Performance Upgrades (How to Spend Your Kid's College Fund)

If you want more power without swapping engines, here's the damage:

  1. Weber 32/36 carburetor — $400. You already know about this one.
  2. Clifford header + 2.5" exhaust — $350-500. Now it sounds like a slightly angrier lawnmower.
  3. Mild cam upgrade — $200 + machine shop time. Tell your wife it's "just a small engine part."
  4. Electronic ignition — $80 for Pertronix. Actually a great value. Naturally, this will be the last thing you buy.
  5. Ported head — $300-500 at a machine shop. You're in too deep now.

Total: $1,300-1,800. Net horsepower gain: maybe 30-40. Cost per horsepower: don't do that math.

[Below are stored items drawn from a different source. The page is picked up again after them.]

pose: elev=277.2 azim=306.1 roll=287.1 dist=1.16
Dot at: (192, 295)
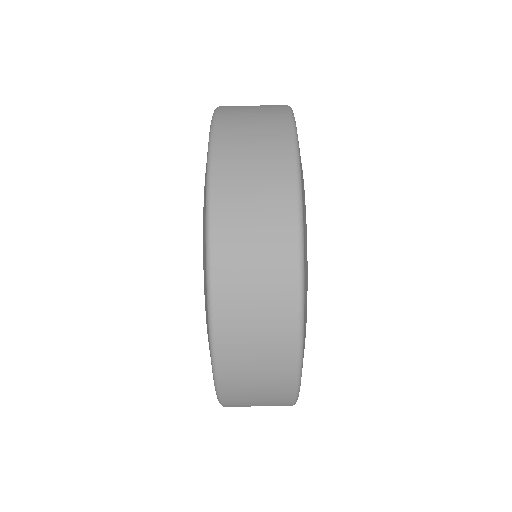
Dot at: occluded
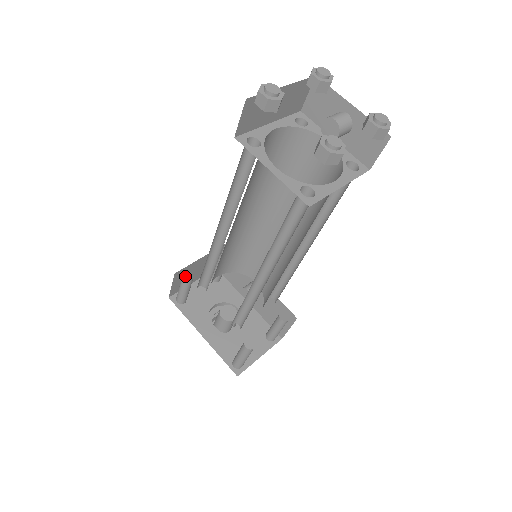
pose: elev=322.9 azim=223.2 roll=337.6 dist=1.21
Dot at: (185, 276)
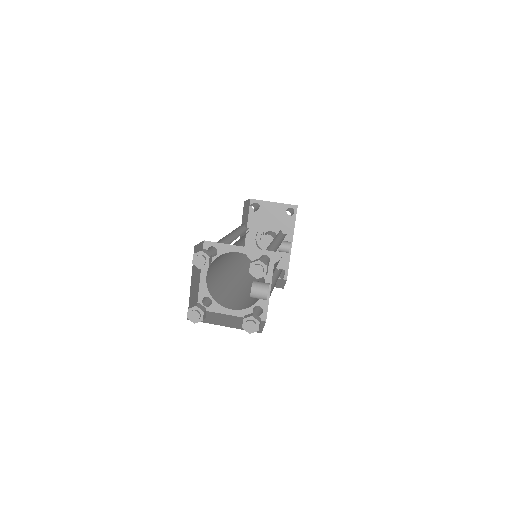
Dot at: occluded
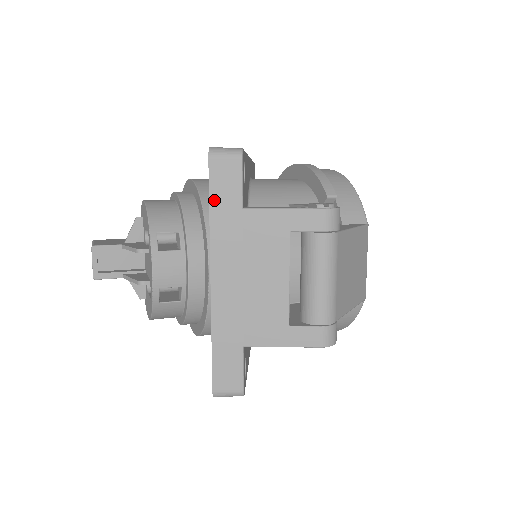
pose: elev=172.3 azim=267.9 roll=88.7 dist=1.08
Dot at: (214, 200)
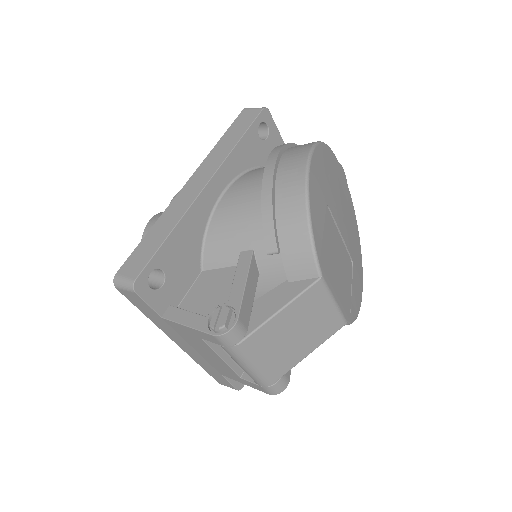
Dot at: (141, 309)
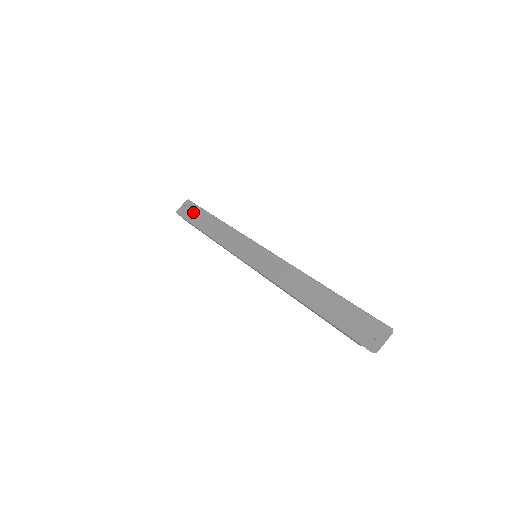
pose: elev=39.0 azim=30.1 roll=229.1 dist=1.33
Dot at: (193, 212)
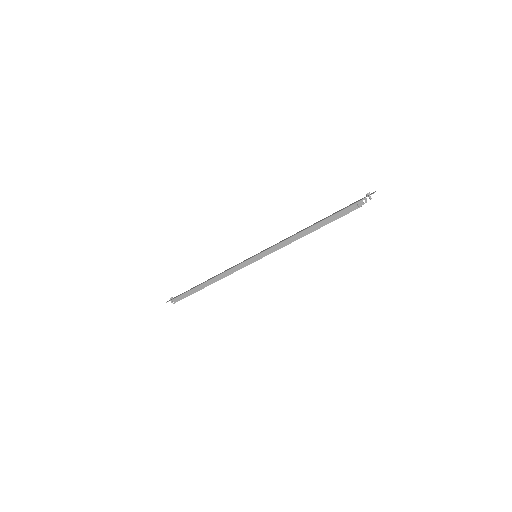
Dot at: occluded
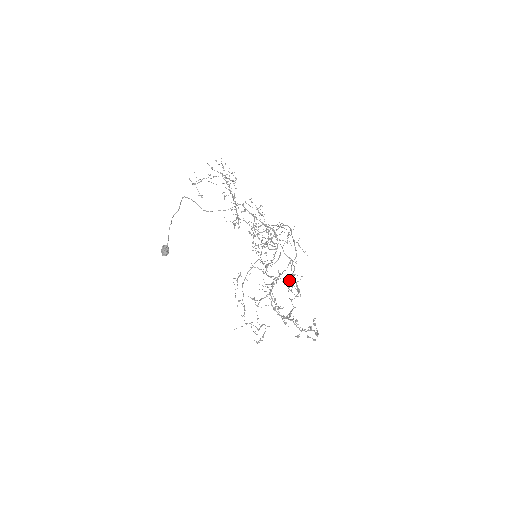
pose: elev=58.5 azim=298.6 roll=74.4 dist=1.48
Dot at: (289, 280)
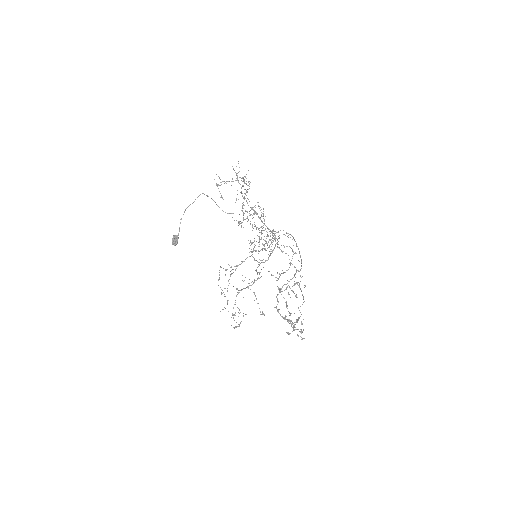
Dot at: (292, 286)
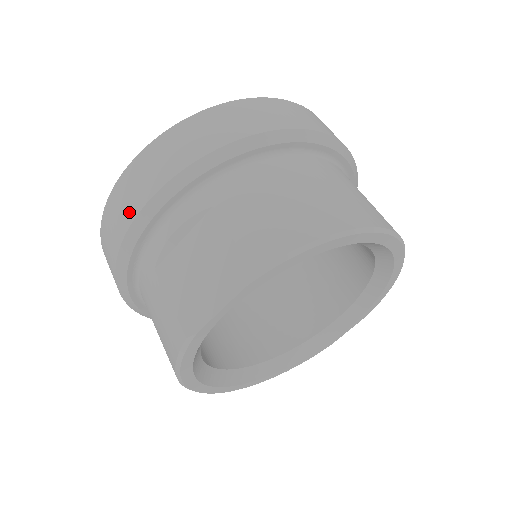
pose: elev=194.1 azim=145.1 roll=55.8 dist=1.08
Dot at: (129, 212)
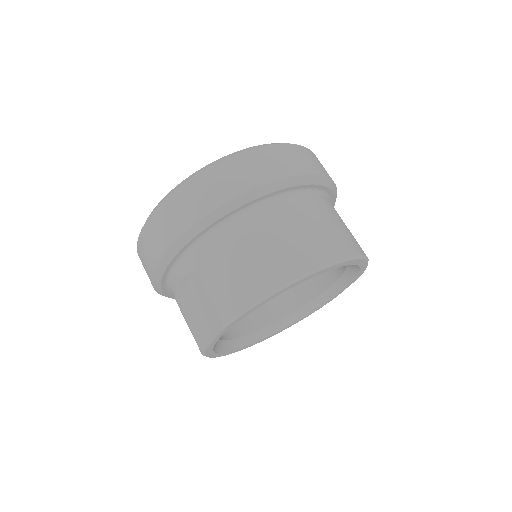
Dot at: (149, 269)
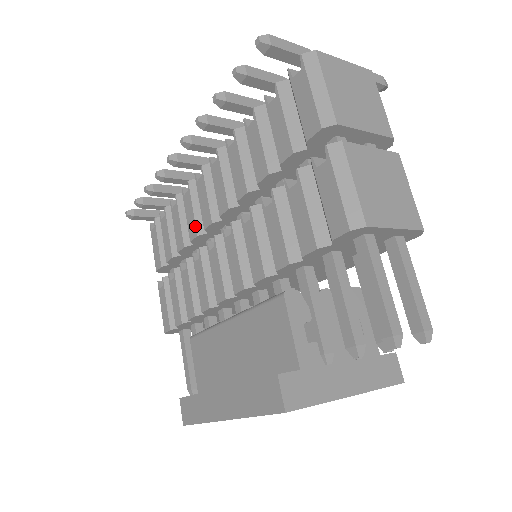
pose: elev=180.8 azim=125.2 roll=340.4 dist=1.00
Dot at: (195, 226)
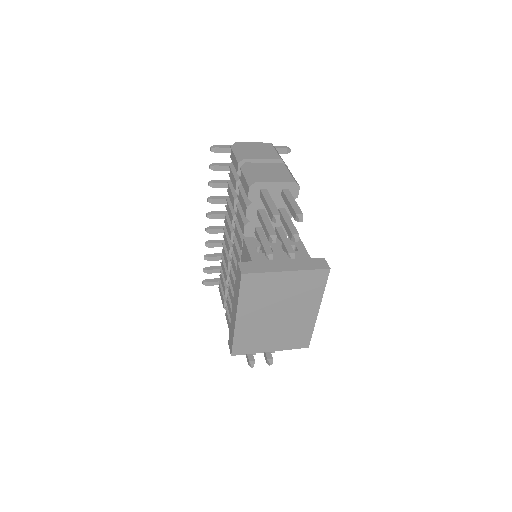
Dot at: (227, 259)
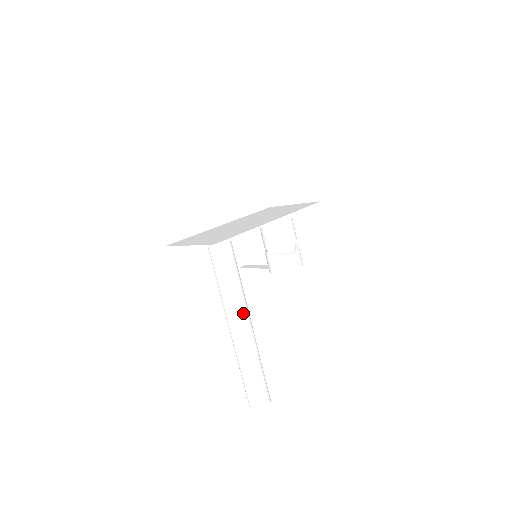
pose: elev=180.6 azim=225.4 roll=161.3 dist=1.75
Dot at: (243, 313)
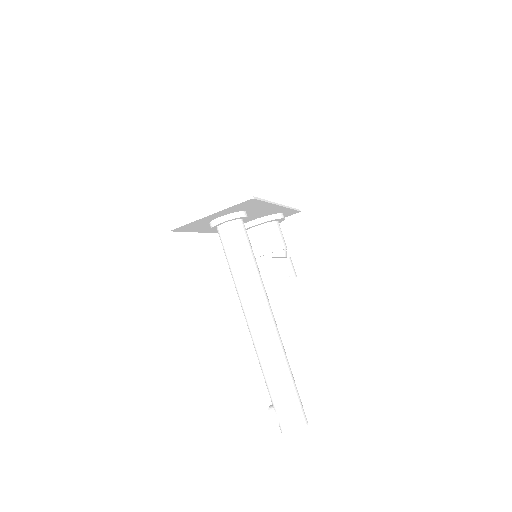
Dot at: (267, 303)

With all of the above you can realistically see 140-150 hp and 230+ lb-ft of torque. You'll tell people it has "around 160" because you rounded up. Twice.

The Bottom Line

The 258 isn't fast. It isn't pretty. It leaks, it ticks, and it sounds like a tractor. But it's incredibly tough, stupidly simple to work on, and will outlast everything else on the vehicle including your patience and your bank account. There's a reason these engines go 200,000+ miles. Keep oil in it (both the oil that's supposed to be there and the oil you keep adding to replace what's on your driveway) and it'll outlive us all.